Task goal. Give the lines below again, exactly as they stand, and leave out the images.

↓↓↓

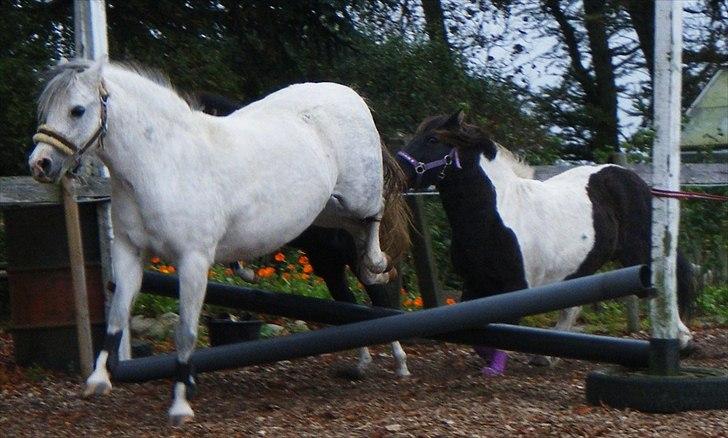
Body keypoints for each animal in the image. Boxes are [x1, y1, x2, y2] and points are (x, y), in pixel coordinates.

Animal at [196, 91, 412, 376]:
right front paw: (251, 273)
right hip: (329, 259)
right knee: (353, 298)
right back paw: (363, 362)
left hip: (354, 213)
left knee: (380, 291)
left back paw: (399, 362)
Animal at [396, 111, 696, 374]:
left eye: (432, 139)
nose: (398, 171)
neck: (495, 215)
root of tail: (637, 182)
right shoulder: (474, 284)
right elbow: (477, 334)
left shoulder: (515, 286)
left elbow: (500, 331)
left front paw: (495, 367)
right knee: (572, 308)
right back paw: (545, 358)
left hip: (638, 257)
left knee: (663, 293)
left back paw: (682, 342)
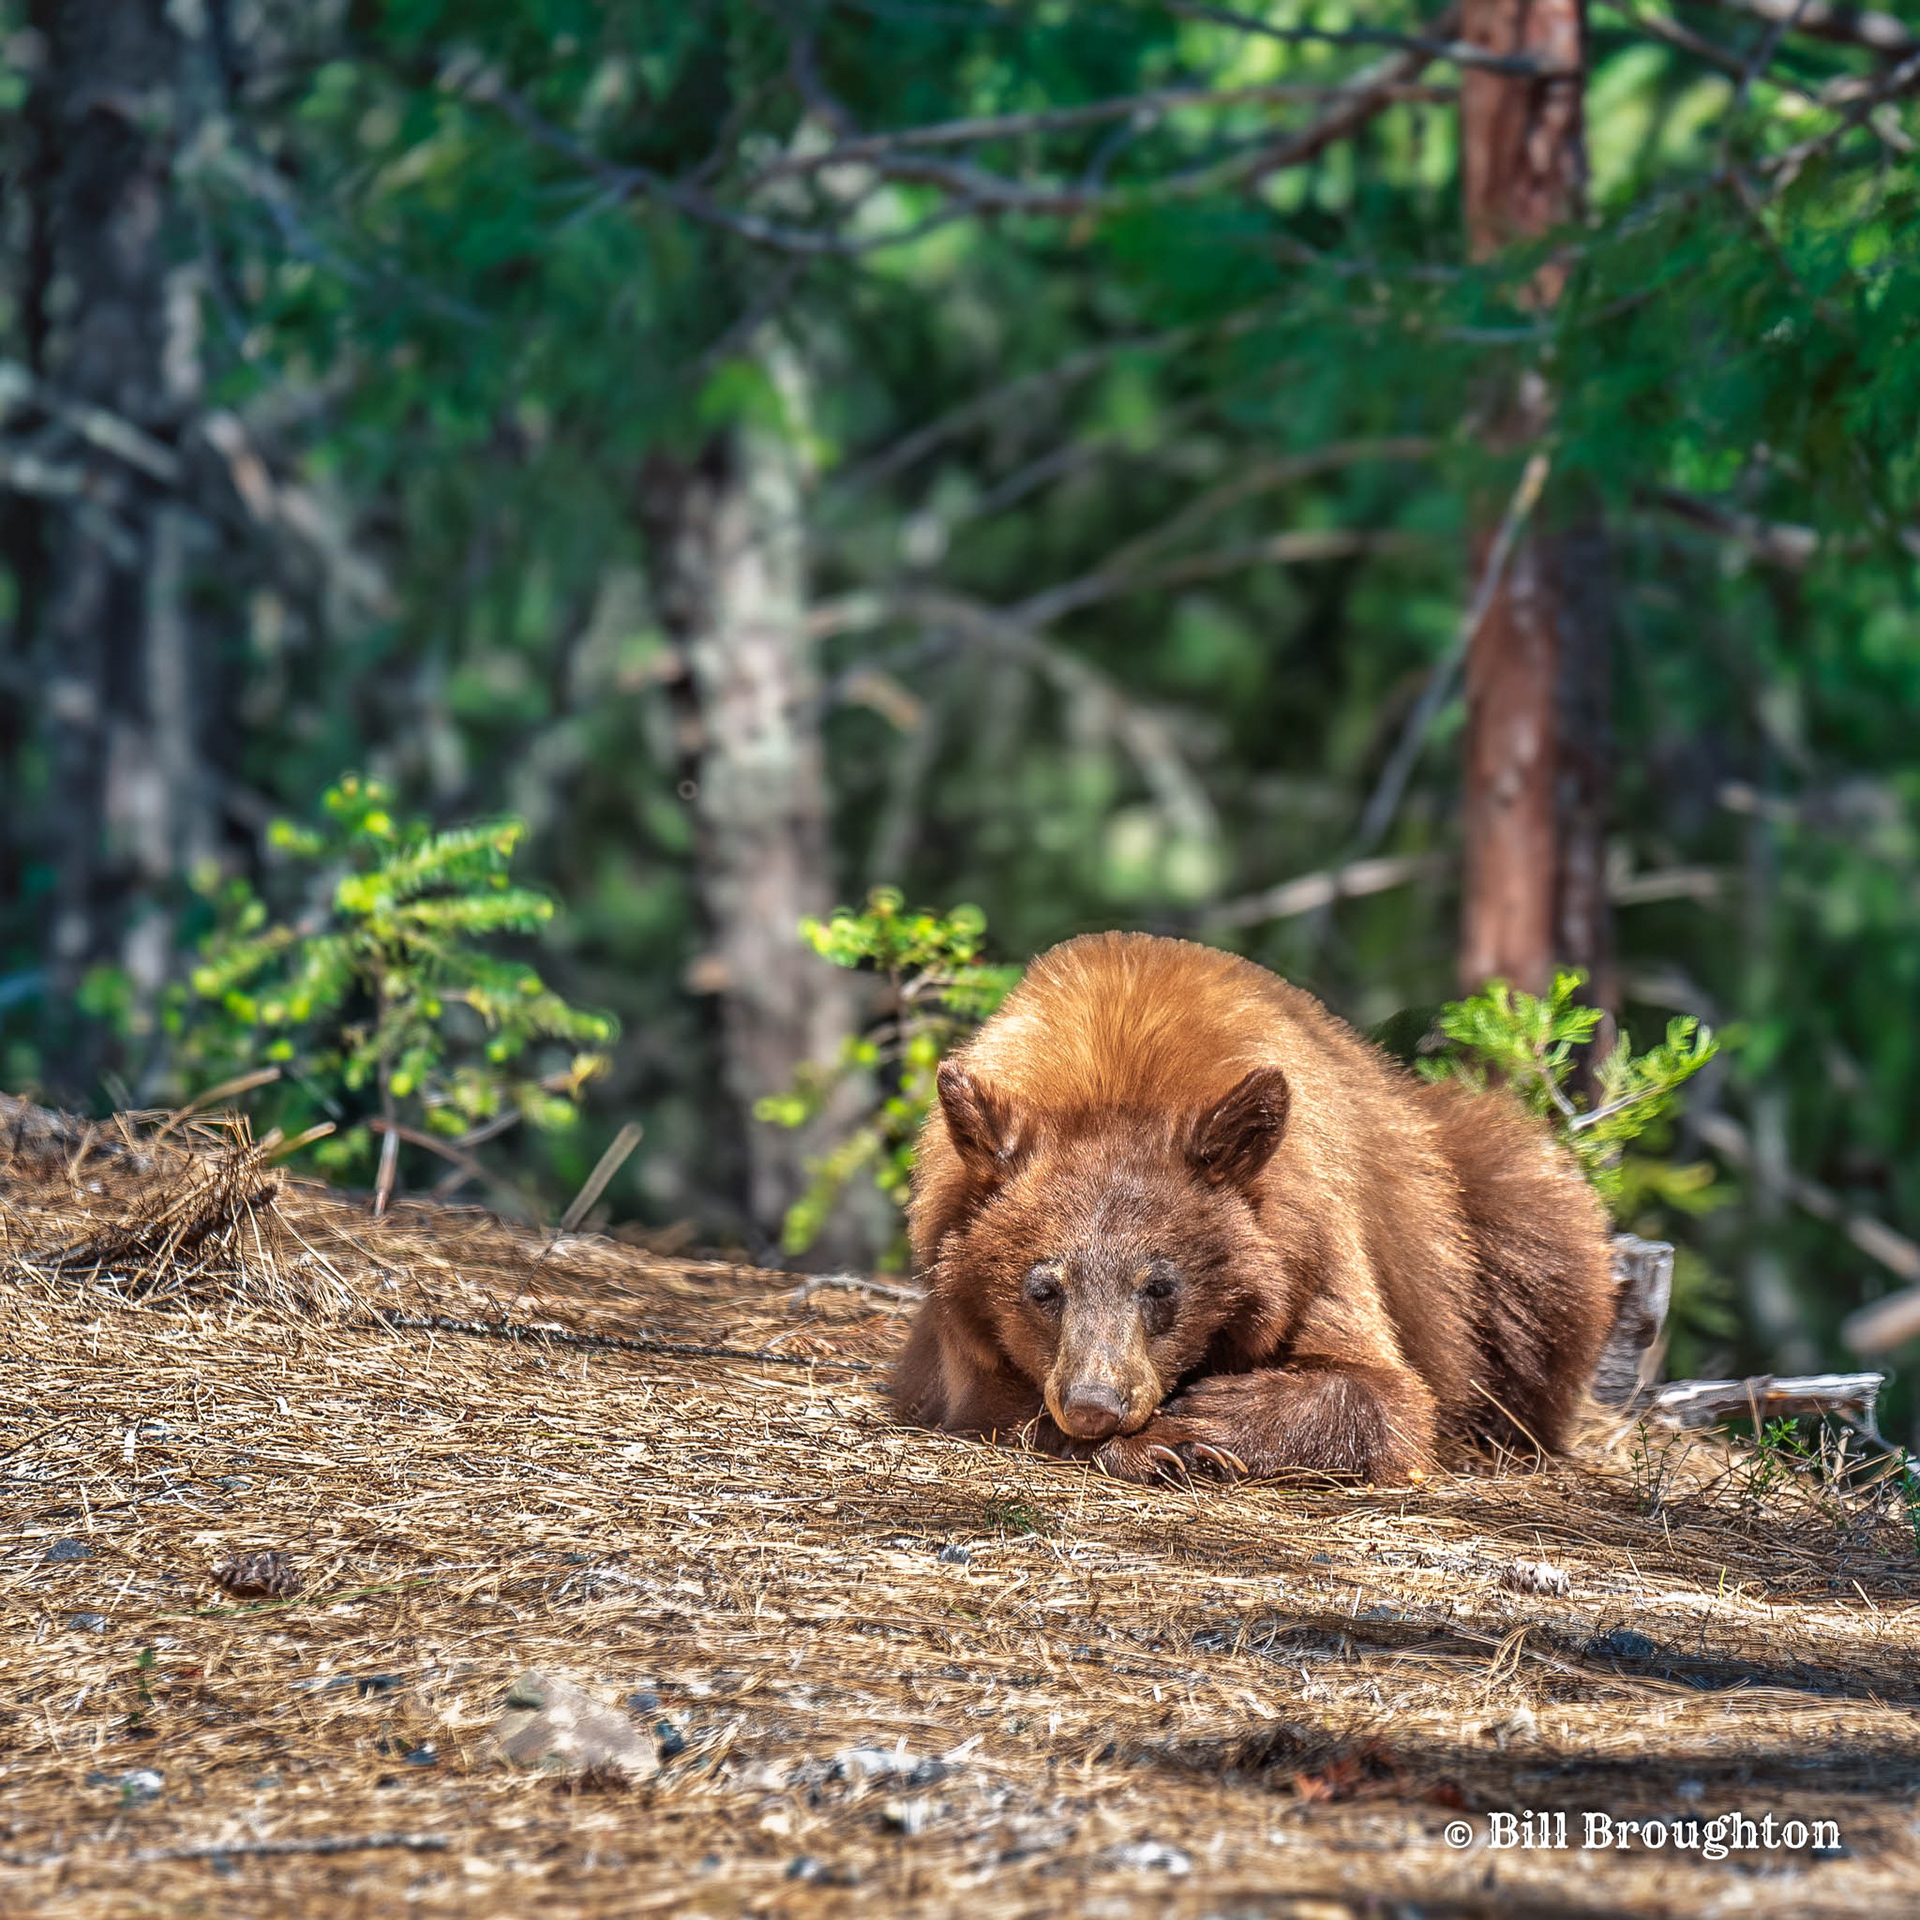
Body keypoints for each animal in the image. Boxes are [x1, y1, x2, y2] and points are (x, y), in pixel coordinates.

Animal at [892, 931, 1616, 1485]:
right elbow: (987, 1395)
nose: (1095, 1403)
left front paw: (1205, 1418)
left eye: (1160, 1285)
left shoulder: (1312, 1239)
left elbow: (1383, 1390)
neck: (1119, 1075)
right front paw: (1155, 1444)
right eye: (1043, 1288)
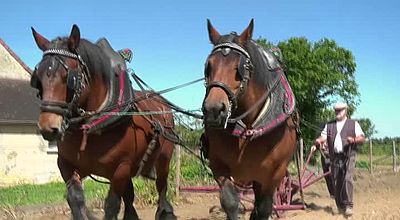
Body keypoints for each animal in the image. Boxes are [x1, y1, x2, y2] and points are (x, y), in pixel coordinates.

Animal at [29, 24, 177, 220]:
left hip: (163, 159)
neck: (92, 127)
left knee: (161, 187)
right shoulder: (66, 164)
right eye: (37, 79)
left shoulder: (121, 168)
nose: (48, 127)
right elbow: (75, 198)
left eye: (70, 78)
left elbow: (112, 204)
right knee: (130, 196)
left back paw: (165, 210)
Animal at [202, 19, 298, 219]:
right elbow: (231, 202)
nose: (214, 110)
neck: (249, 129)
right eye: (209, 65)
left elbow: (264, 209)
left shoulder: (272, 176)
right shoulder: (219, 167)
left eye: (241, 67)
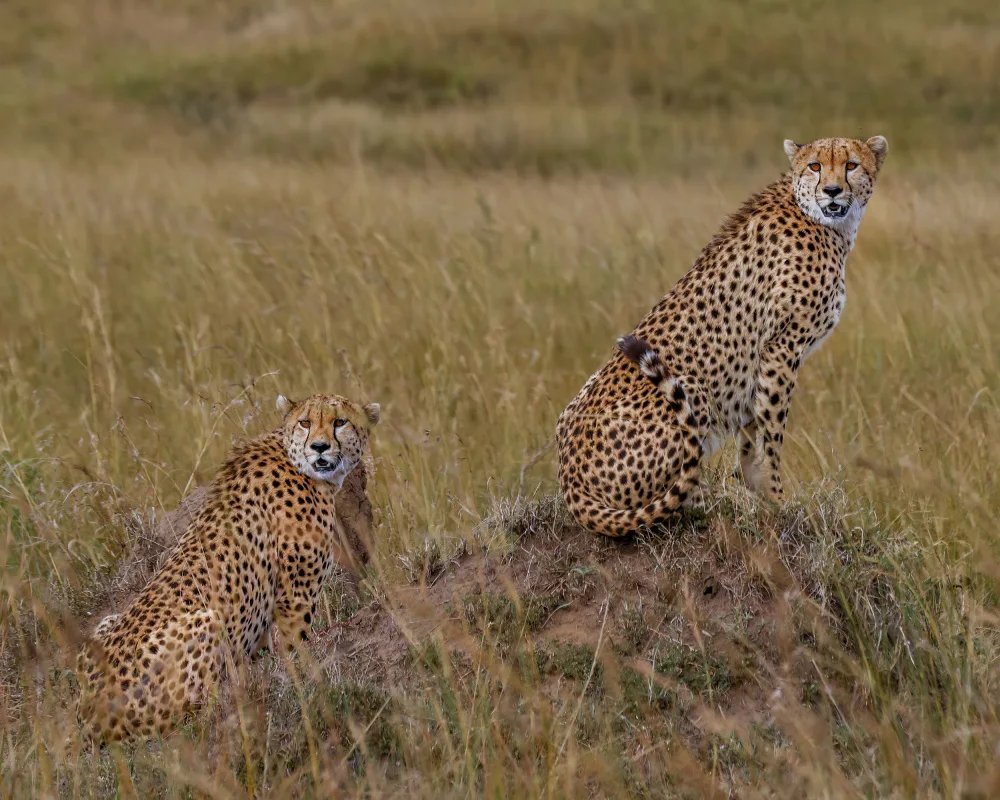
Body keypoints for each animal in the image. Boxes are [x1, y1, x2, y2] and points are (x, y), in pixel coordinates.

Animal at [75, 392, 381, 744]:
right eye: (305, 422)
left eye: (339, 421)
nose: (319, 447)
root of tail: (89, 716)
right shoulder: (296, 599)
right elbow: (295, 652)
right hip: (208, 623)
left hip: (105, 623)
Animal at [556, 135, 889, 537]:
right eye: (815, 166)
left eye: (851, 165)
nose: (833, 190)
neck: (824, 221)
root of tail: (570, 481)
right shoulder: (781, 349)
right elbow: (772, 434)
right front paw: (778, 501)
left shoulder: (762, 364)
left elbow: (751, 431)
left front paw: (754, 490)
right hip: (692, 389)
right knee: (672, 499)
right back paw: (710, 501)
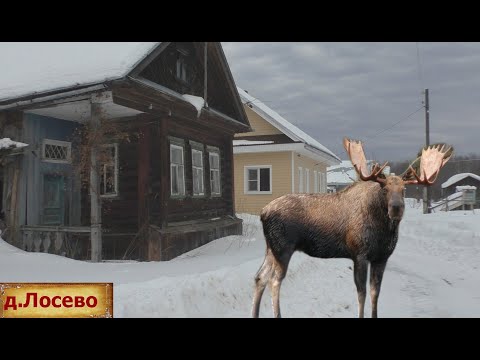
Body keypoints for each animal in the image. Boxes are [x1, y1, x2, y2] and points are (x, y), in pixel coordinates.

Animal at [253, 137, 452, 318]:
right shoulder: (359, 254)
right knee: (274, 281)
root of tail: (263, 212)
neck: (383, 232)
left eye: (403, 190)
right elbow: (361, 293)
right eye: (385, 189)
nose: (396, 208)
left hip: (271, 248)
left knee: (260, 277)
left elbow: (375, 293)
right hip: (283, 248)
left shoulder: (381, 258)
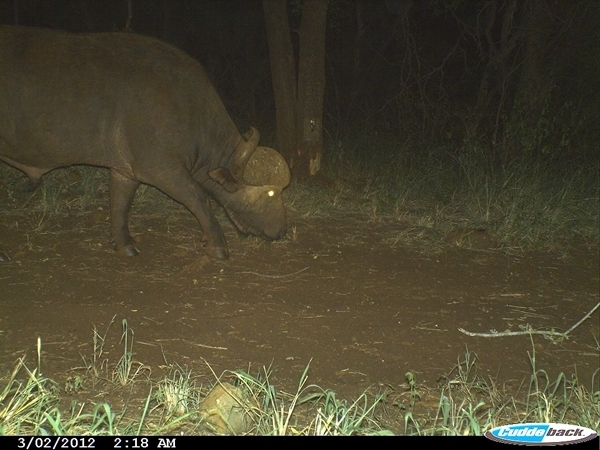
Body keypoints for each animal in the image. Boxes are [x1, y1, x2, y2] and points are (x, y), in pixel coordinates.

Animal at [0, 25, 290, 260]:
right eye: (271, 193)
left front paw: (123, 243)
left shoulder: (125, 171)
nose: (281, 231)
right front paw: (217, 244)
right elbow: (198, 198)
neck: (187, 108)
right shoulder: (162, 170)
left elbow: (120, 203)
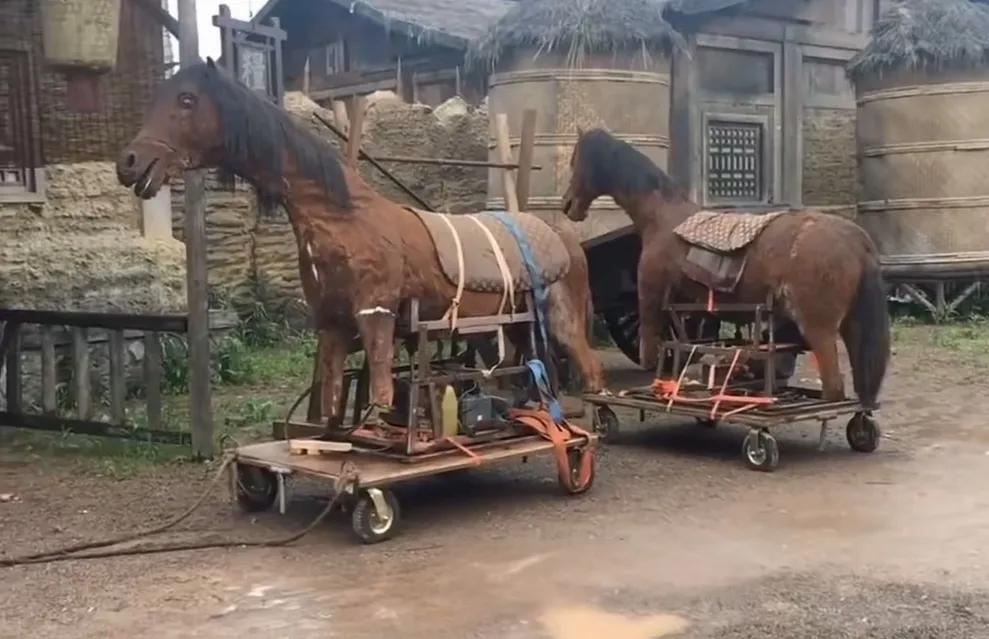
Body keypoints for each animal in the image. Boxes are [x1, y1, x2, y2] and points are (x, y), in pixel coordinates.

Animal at [116, 59, 604, 426]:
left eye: (186, 100)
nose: (130, 163)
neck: (342, 219)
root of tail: (562, 236)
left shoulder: (377, 318)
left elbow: (382, 401)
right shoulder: (332, 326)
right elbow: (333, 407)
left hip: (560, 318)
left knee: (593, 371)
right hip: (518, 327)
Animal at [561, 129, 889, 407]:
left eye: (576, 161)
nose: (567, 205)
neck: (661, 217)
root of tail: (857, 240)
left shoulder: (651, 297)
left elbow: (652, 355)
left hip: (818, 326)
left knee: (834, 389)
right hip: (850, 325)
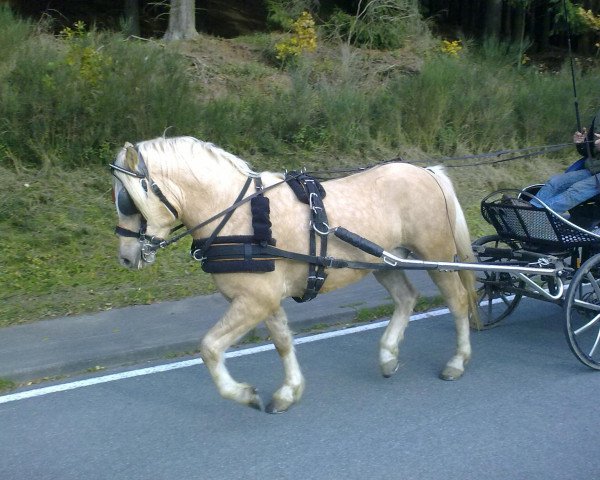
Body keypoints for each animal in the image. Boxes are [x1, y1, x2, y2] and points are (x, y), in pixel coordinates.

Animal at [112, 136, 478, 412]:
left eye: (126, 200)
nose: (127, 257)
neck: (237, 215)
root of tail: (427, 172)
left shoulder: (254, 301)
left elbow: (210, 348)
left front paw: (244, 394)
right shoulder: (265, 299)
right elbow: (283, 343)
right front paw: (289, 391)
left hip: (436, 255)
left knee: (457, 301)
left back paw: (457, 361)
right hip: (384, 261)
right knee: (406, 298)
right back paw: (388, 355)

↑↑↑

Written response.
Body keypoints for each animal in the image. Boxes are [x1, y1, x2, y2] and points are (x, y), in pixel coordinates.

Animal at [196, 91, 412, 376]:
right front paw: (251, 273)
right hip: (329, 259)
right knee: (353, 298)
right back paw: (363, 362)
left hip: (354, 213)
left knee: (380, 291)
left back paw: (399, 362)
Animal at [396, 111, 696, 374]:
left eye: (432, 139)
nose: (398, 171)
neck: (495, 215)
root of tail: (637, 182)
right shoulder: (474, 284)
right elbow: (477, 334)
left shoulder: (515, 286)
left elbow: (500, 331)
left front paw: (495, 367)
right knee: (572, 308)
right back paw: (545, 358)
left hip: (638, 257)
left knee: (663, 293)
left back paw: (682, 342)
Body keypoints for each animal in the image. Boxes are [x1, y1, x2, y2] and points are (x, y), in pixel coordinates.

Animal at [892, 931, 1616, 1485]:
right elbow: (987, 1395)
nose: (1095, 1403)
left front paw: (1205, 1418)
left eye: (1160, 1285)
left shoulder: (1312, 1239)
left elbow: (1383, 1390)
neck: (1119, 1075)
right front paw: (1155, 1444)
right eye: (1043, 1288)
Body keypoints for each animal in the image. Boxes are [x1, y1, x2, y2] and points are (x, y), in pixel coordinates.

Animal at [29, 24, 177, 220]:
left hip: (163, 159)
neck: (92, 127)
left knee: (161, 187)
right shoulder: (66, 164)
right eye: (37, 79)
left shoulder: (121, 168)
nose: (48, 127)
right elbow: (75, 198)
left eye: (70, 78)
left elbow: (112, 204)
right knee: (130, 196)
left back paw: (165, 210)
Animal at [202, 19, 298, 219]:
right elbow: (231, 202)
nose: (214, 110)
neck: (249, 129)
right eye: (209, 65)
left elbow: (264, 209)
left shoulder: (272, 176)
right shoulder: (219, 167)
left eye: (241, 67)
Body keypoints for each animal in the image. Boxes are [x1, y1, x2, y2] and points are (x, y), in pixel coordinates.

Animal at [75, 392, 381, 744]:
right eye: (305, 422)
left eye: (339, 421)
nose: (319, 447)
root of tail: (89, 716)
right shoulder: (296, 599)
right elbow: (295, 652)
right hip: (208, 623)
left hip: (105, 623)
Animal at [556, 135, 889, 537]:
right eye: (815, 166)
left eye: (851, 165)
nose: (833, 190)
neck: (824, 221)
root of tail: (570, 481)
right shoulder: (781, 349)
right elbow: (772, 434)
right front paw: (778, 501)
left shoulder: (762, 364)
left elbow: (751, 431)
left front paw: (754, 490)
right hip: (692, 389)
right knee: (672, 499)
right back paw: (710, 501)
Body keypoints for each animal in the image. Boxes are [x1, y1, x2, y2] and points are (x, y), in pixel coordinates.

Animal at [253, 137, 452, 318]:
right shoulder: (359, 254)
right knee: (274, 281)
root of tail: (263, 212)
neck: (383, 232)
left eye: (403, 190)
right elbow: (361, 293)
right eye: (385, 189)
nose: (396, 208)
left hip: (271, 248)
left knee: (260, 277)
left elbow: (375, 293)
right hip: (283, 248)
left shoulder: (381, 258)
Body keypoints for each animal in the image. Boxes are [x1, y1, x2, y2] and points are (x, y), in pixel coordinates.

Animal at [0, 25, 290, 260]:
right eye: (271, 193)
left front paw: (123, 243)
left shoulder: (125, 171)
nose: (281, 231)
right front paw: (217, 244)
right elbow: (198, 198)
neck: (187, 108)
right shoulder: (162, 170)
left elbow: (120, 203)
Body keypoints for each animal in the image. Boxes are [x1, y1, x2, y2] and points are (x, y), in pixel coordinates.

Animal at [116, 59, 604, 426]:
left eye: (186, 100)
nose: (130, 163)
neck: (342, 219)
root of tail: (562, 236)
left shoulder: (377, 318)
left elbow: (382, 401)
right shoulder: (332, 326)
right elbow: (333, 407)
left hip: (560, 318)
left knee: (593, 371)
right hip: (518, 327)
Animal at [561, 129, 889, 407]:
left eye: (576, 161)
nose: (567, 205)
neck: (661, 217)
root of tail: (857, 240)
left shoulder: (651, 297)
left elbow: (652, 355)
left hip: (818, 326)
left knee: (834, 389)
right hip: (850, 325)
Body keypoints for each animal in the image. Boxes are [x1, y1, x2, y2] and points are (x, y), in pixel coordinates.

Animal at [112, 136, 478, 412]:
left eye: (126, 200)
nose: (127, 257)
neck: (237, 215)
root of tail: (427, 172)
left shoulder: (254, 301)
left elbow: (210, 348)
left front paw: (244, 394)
right shoulder: (265, 299)
right elbow: (283, 343)
right front paw: (289, 391)
left hip: (436, 255)
left knee: (457, 301)
left back paw: (457, 361)
right hip: (384, 261)
right knee: (406, 298)
right back paw: (388, 355)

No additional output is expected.